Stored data
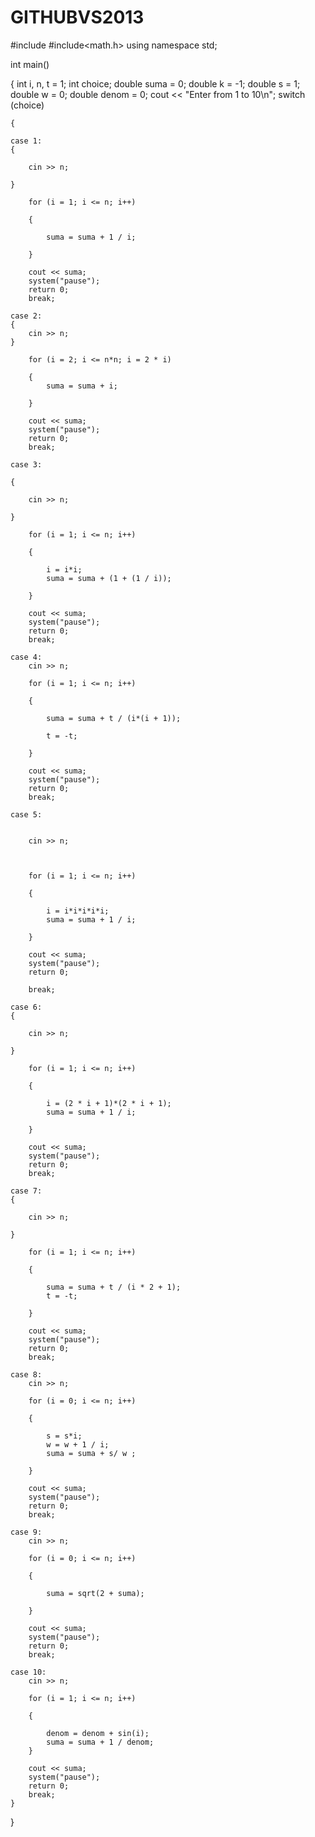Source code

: # GITHUBVS2013
#include <iostream>
#include<math.h>
using namespace std;

int main()

{
	int i, n, t = 1;
	int choice;
	double suma = 0;
	double k = -1;
	double s = 1;
	double w = 0;
	double denom = 0;
	cout << "Enter from 1 to 10\n";
	switch (choice)

	{

	case 1:
	{

		cin >> n;

	}

		for (i = 1; i <= n; i++)

		{

			suma = suma + 1 / i;

		}

		cout << suma;
		system("pause");
		return 0;
		break;

	case 2:
	{
		cin >> n;
	}

		for (i = 2; i <= n*n; i = 2 * i)

		{
			suma = suma + i;

		}

		cout << suma;
		system("pause");
		return 0;
		break;

	case 3:

	{

		cin >> n;

	}

		for (i = 1; i <= n; i++)

		{

			i = i*i;
			suma = suma + (1 + (1 / i));

		}

		cout << suma;
		system("pause");
		return 0;
		break;

	case 4:
		cin >> n;

		for (i = 1; i <= n; i++)

		{

			suma = suma + t / (i*(i + 1));

			t = -t;

		}

		cout << suma;
		system("pause");
		return 0;
		break;

	case 5:


		cin >> n;



		for (i = 1; i <= n; i++)

		{

			i = i*i*i*i*i;
			suma = suma + 1 / i;

		}

		cout << suma;
		system("pause");
		return 0;

		break;

	case 6:
	{

		cin >> n;

	}

		for (i = 1; i <= n; i++)

		{

			i = (2 * i + 1)*(2 * i + 1);
			suma = suma + 1 / i;

		}

		cout << suma;
		system("pause");
		return 0;
		break;

	case 7:
	{

		cin >> n;

	}

		for (i = 1; i <= n; i++)

		{

			suma = suma + t / (i * 2 + 1);
			t = -t;

		}

		cout << suma;
		system("pause");
		return 0;
		break;

	case 8:
		cin >> n;

		for (i = 0; i <= n; i++)

		{

			s = s*i;
			w = w + 1 / i;
			suma = suma + s/ w ;

		}

		cout << suma;
		system("pause");
		return 0;
		break;

	case 9:
		cin >> n;

		for (i = 0; i <= n; i++)

		{

			suma = sqrt(2 + suma);

		}

		cout << suma;
		system("pause");
		return 0;
		break;

	case 10:
		cin >> n;

		for (i = 1; i <= n; i++)

		{

			denom = denom + sin(i);
			suma = suma + 1 / denom;
		}

		cout << suma;
		system("pause");
		return 0;
		break;
	}
}

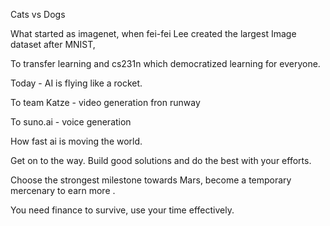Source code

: Cats vs Dogs

What started as imagenet, when fei-fei Lee created the largest Image dataset after MNIST,

To transfer learning and cs231n which democratized learning for everyone.

Today - AI is flying like a rocket.

To team Katze - video generation fron runway

To suno.ai - voice generation 


How fast ai is moving the world.

Get on to the way. Build good solutions and do the best with your efforts.

Choose the strongest milestone towards Mars, 
become a temporary mercenary to earn more .

You need finance to survive,  use your time effectively. 



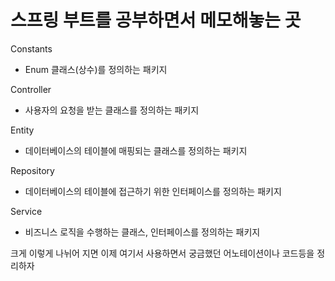 스프링 부트를 공부하면서 메모해놓는 곳
=======

Constants
- Enum 클래스(상수)를 정의하는 패키지


Controller
- 사용자의 요청을 받는 클래스를 정의하는 패키지

Entity
- 데이터베이스의 테이블에 매핑되는 클래스를 정의하는 패키지


Repository
- 데이터베이스의 테이블에 접근하기 위한 인터페이스를 정의하는 패키지


Service
- 비즈니스 로직을 수행하는 클래스, 인터페이스를 정의하는 패키지

크게 이렇게 나뉘어 지면 이제 여기서 사용하면서 궁금했던 어노테이션이나 코드등을 정리하자
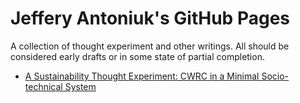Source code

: # Jeffery Antoniuk's GitHub Pages

A collection of thought experiment and other writings. All should be considered early drafts or in some state of partial completion.

* [A Sustainability Thought Experiment: CWRC in a Minimal Socio-technical System](Thought_Experiments/cwrc_thought_experiment_2023.md)
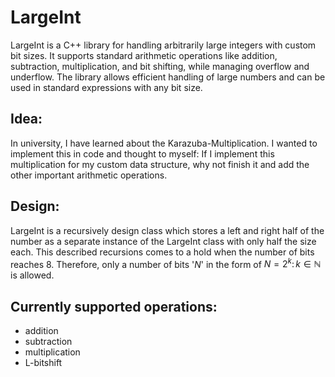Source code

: # LargeInt
LargeInt is a C++ library for handling arbitrarily large integers with custom bit sizes.
It supports standard arithmetic operations like addition, subtraction, multiplication,
and bit shifting, while managing overflow and underflow. The library allows efficient handling
of large numbers and can be used in standard expressions with any bit size.

## Idea:
In university, I have learned about the Karazuba-Multiplication. I wanted to implement this in
code and thought to myself: If I implement this multiplication for my custom data structure,
why not finish it and add the other important arithmetic operations.

## Design:
LargeInt is a recursively design class which stores a left and right half of the number as a
separate instance of the LargeInt class with only half the size each. This described recursions comes to
a hold when the number of bits reaches 8. Therefore, only a number of bits '$N$' in the form of
$N = 2^k\colon k \in \mathbb N$ is allowed.

## Currently supported operations:
- addition
- subtraction
- multiplication
- L-bitshift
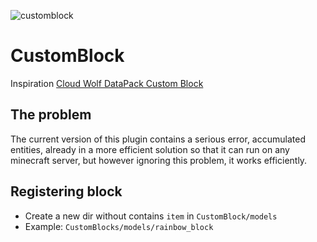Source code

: ![customblock](https://user-images.githubusercontent.com/68911691/195412546-feadd07b-39e2-41a1-a9d7-b5e14bec3533.png)
# CustomBlock
Inspiration [Cloud Wolf DataPack Custom Block](https://www.youtube.com/watch?v=ENK0b_2yT1c&ab_channel=CloudWolf)
## The problem
The current version of this plugin contains a serious error, accumulated entities, already in a more efficient solution so that it can run on any minecraft server, but however ignoring this problem, it works efficiently.
## Registering block
- Create a new dir without contains `item` in `CustomBlock/models`
- Example: `CustomBlocks/models/rainbow_block`
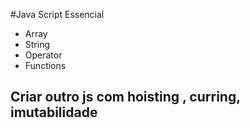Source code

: #Java Script Essencial


- Array
- String
- Operator
- Functions



## Criar outro js com hoisting , curring, imutabilidade

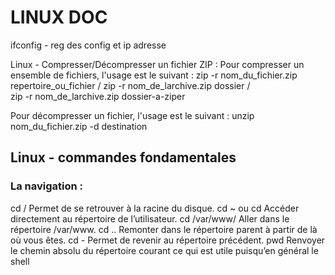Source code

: # LINUX DOC

ifconfig   - reg des  config et ip adresse 

Linux - Compresser/Décompresser un fichier ZIP :
Pour compresser un ensemble de fichiers, l'usage est le suivant : 
zip -r nom_du_fichier.zip repertoire_ou_fichier  /  zip -r nom_de_larchive.zip dossier  /  
zip -r nom_de_larchive.zip dossier-a-ziper

Pour décompresser un fichier, l'usage est le suivant :
unzip nom_du_fichier.zip -d destination


## Linux - commandes fondamentales


### La navigation :

cd / Permet de se retrouver à la racine du disque.
cd ~ ou cd Accéder directement au répertoire de l’utilisateur.
cd /var/www/ Aller dans le répertoire /var/www.
cd .. Remonter dans le répertoire parent à partir de là où vous êtes.
cd - Permet de revenir au répertoire précédent.
pwd Renvoyer le chemin absolu du répertoire courant ce qui est utile puisqu’en général le shell 

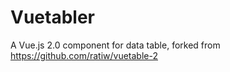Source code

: # Vuetabler

A Vue.js 2.0 component for data table, forked from https://github.com/ratiw/vuetable-2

Description of the task =
Reproduce every one of the lines above word for word, leaving out the pictures.

Expected output =
Source code

: # GITHUBVS2013
#include <iostream>
#include<math.h>
using namespace std;

int main()

{
	int i, n, t = 1;
	int choice;
	double suma = 0;
	double k = -1;
	double s = 1;
	double w = 0;
	double denom = 0;
	cout << "Enter from 1 to 10\n";
	switch (choice)

	{

	case 1:
	{

		cin >> n;

	}

		for (i = 1; i <= n; i++)

		{

			suma = suma + 1 / i;

		}

		cout << suma;
		system("pause");
		return 0;
		break;

	case 2:
	{
		cin >> n;
	}

		for (i = 2; i <= n*n; i = 2 * i)

		{
			suma = suma + i;

		}

		cout << suma;
		system("pause");
		return 0;
		break;

	case 3:

	{

		cin >> n;

	}

		for (i = 1; i <= n; i++)

		{

			i = i*i;
			suma = suma + (1 + (1 / i));

		}

		cout << suma;
		system("pause");
		return 0;
		break;

	case 4:
		cin >> n;

		for (i = 1; i <= n; i++)

		{

			suma = suma + t / (i*(i + 1));

			t = -t;

		}

		cout << suma;
		system("pause");
		return 0;
		break;

	case 5:


		cin >> n;



		for (i = 1; i <= n; i++)

		{

			i = i*i*i*i*i;
			suma = suma + 1 / i;

		}

		cout << suma;
		system("pause");
		return 0;

		break;

	case 6:
	{

		cin >> n;

	}

		for (i = 1; i <= n; i++)

		{

			i = (2 * i + 1)*(2 * i + 1);
			suma = suma + 1 / i;

		}

		cout << suma;
		system("pause");
		return 0;
		break;

	case 7:
	{

		cin >> n;

	}

		for (i = 1; i <= n; i++)

		{

			suma = suma + t / (i * 2 + 1);
			t = -t;

		}

		cout << suma;
		system("pause");
		return 0;
		break;

	case 8:
		cin >> n;

		for (i = 0; i <= n; i++)

		{

			s = s*i;
			w = w + 1 / i;
			suma = suma + s/ w ;

		}

		cout << suma;
		system("pause");
		return 0;
		break;

	case 9:
		cin >> n;

		for (i = 0; i <= n; i++)

		{

			suma = sqrt(2 + suma);

		}

		cout << suma;
		system("pause");
		return 0;
		break;

	case 10:
		cin >> n;

		for (i = 1; i <= n; i++)

		{

			denom = denom + sin(i);
			suma = suma + 1 / denom;
		}

		cout << suma;
		system("pause");
		return 0;
		break;
	}
}

Source code

: Cats vs Dogs

What started as imagenet, when fei-fei Lee created the largest Image dataset after MNIST,

To transfer learning and cs231n which democratized learning for everyone.

Today - AI is flying like a rocket.

To team Katze - video generation fron runway

To suno.ai - voice generation 


How fast ai is moving the world.

Get on to the way. Build good solutions and do the best with your efforts.

Choose the strongest milestone towards Mars, 
become a temporary mercenary to earn more .

You need finance to survive,  use your time effectively. 



 스프링 부트를 공부하면서 메모해놓는 곳
=======

Constants
- Enum 클래스(상수)를 정의하는 패키지


Controller
- 사용자의 요청을 받는 클래스를 정의하는 패키지

Entity
- 데이터베이스의 테이블에 매핑되는 클래스를 정의하는 패키지


Repository
- 데이터베이스의 테이블에 접근하기 위한 인터페이스를 정의하는 패키지


Service
- 비즈니스 로직을 수행하는 클래스, 인터페이스를 정의하는 패키지

크게 이렇게 나뉘어 지면 이제 여기서 사용하면서 궁금했던 어노테이션이나 코드등을 정리하자
Source code

: # Jeffery Antoniuk's GitHub Pages

A collection of thought experiment and other writings. All should be considered early drafts or in some state of partial completion.

* [A Sustainability Thought Experiment: CWRC in a Minimal Socio-technical System](Thought_Experiments/cwrc_thought_experiment_2023.md)
Source code

: # LargeInt
LargeInt is a C++ library for handling arbitrarily large integers with custom bit sizes.
It supports standard arithmetic operations like addition, subtraction, multiplication,
and bit shifting, while managing overflow and underflow. The library allows efficient handling
of large numbers and can be used in standard expressions with any bit size.

## Idea:
In university, I have learned about the Karazuba-Multiplication. I wanted to implement this in
code and thought to myself: If I implement this multiplication for my custom data structure,
why not finish it and add the other important arithmetic operations.

## Design:
LargeInt is a recursively design class which stores a left and right half of the number as a
separate instance of the LargeInt class with only half the size each. This described recursions comes to
a hold when the number of bits reaches 8. Therefore, only a number of bits '$N$' in the form of
$N = 2^k\colon k \in \mathbb N$ is allowed.

## Currently supported operations:
- addition
- subtraction
- multiplication
- L-bitshift
Source code

: ![customblock](https://user-images.githubusercontent.com/68911691/195412546-feadd07b-39e2-41a1-a9d7-b5e14bec3533.png)
# CustomBlock
Inspiration [Cloud Wolf DataPack Custom Block](https://www.youtube.com/watch?v=ENK0b_2yT1c&ab_channel=CloudWolf)
## The problem
The current version of this plugin contains a serious error, accumulated entities, already in a more efficient solution so that it can run on any minecraft server, but however ignoring this problem, it works efficiently.
## Registering block
- Create a new dir without contains `item` in `CustomBlock/models`
- Example: `CustomBlocks/models/rainbow_block`
Source code

: #Java Script Essencial


- Array
- String
- Operator
- Functions



## Criar outro js com hoisting , curring, imutabilidade

Source code

: # LINUX DOC

ifconfig   - reg des  config et ip adresse 

Linux - Compresser/Décompresser un fichier ZIP :
Pour compresser un ensemble de fichiers, l'usage est le suivant : 
zip -r nom_du_fichier.zip repertoire_ou_fichier  /  zip -r nom_de_larchive.zip dossier  /  
zip -r nom_de_larchive.zip dossier-a-ziper

Pour décompresser un fichier, l'usage est le suivant :
unzip nom_du_fichier.zip -d destination


## Linux - commandes fondamentales


### La navigation :

cd / Permet de se retrouver à la racine du disque.
cd ~ ou cd Accéder directement au répertoire de l’utilisateur.
cd /var/www/ Aller dans le répertoire /var/www.
cd .. Remonter dans le répertoire parent à partir de là où vous êtes.
cd - Permet de revenir au répertoire précédent.
pwd Renvoyer le chemin absolu du répertoire courant ce qui est utile puisqu’en général le shell 

Source code

: # Vuetabler

A Vue.js 2.0 component for data table, forked from https://github.com/ratiw/vuetable-2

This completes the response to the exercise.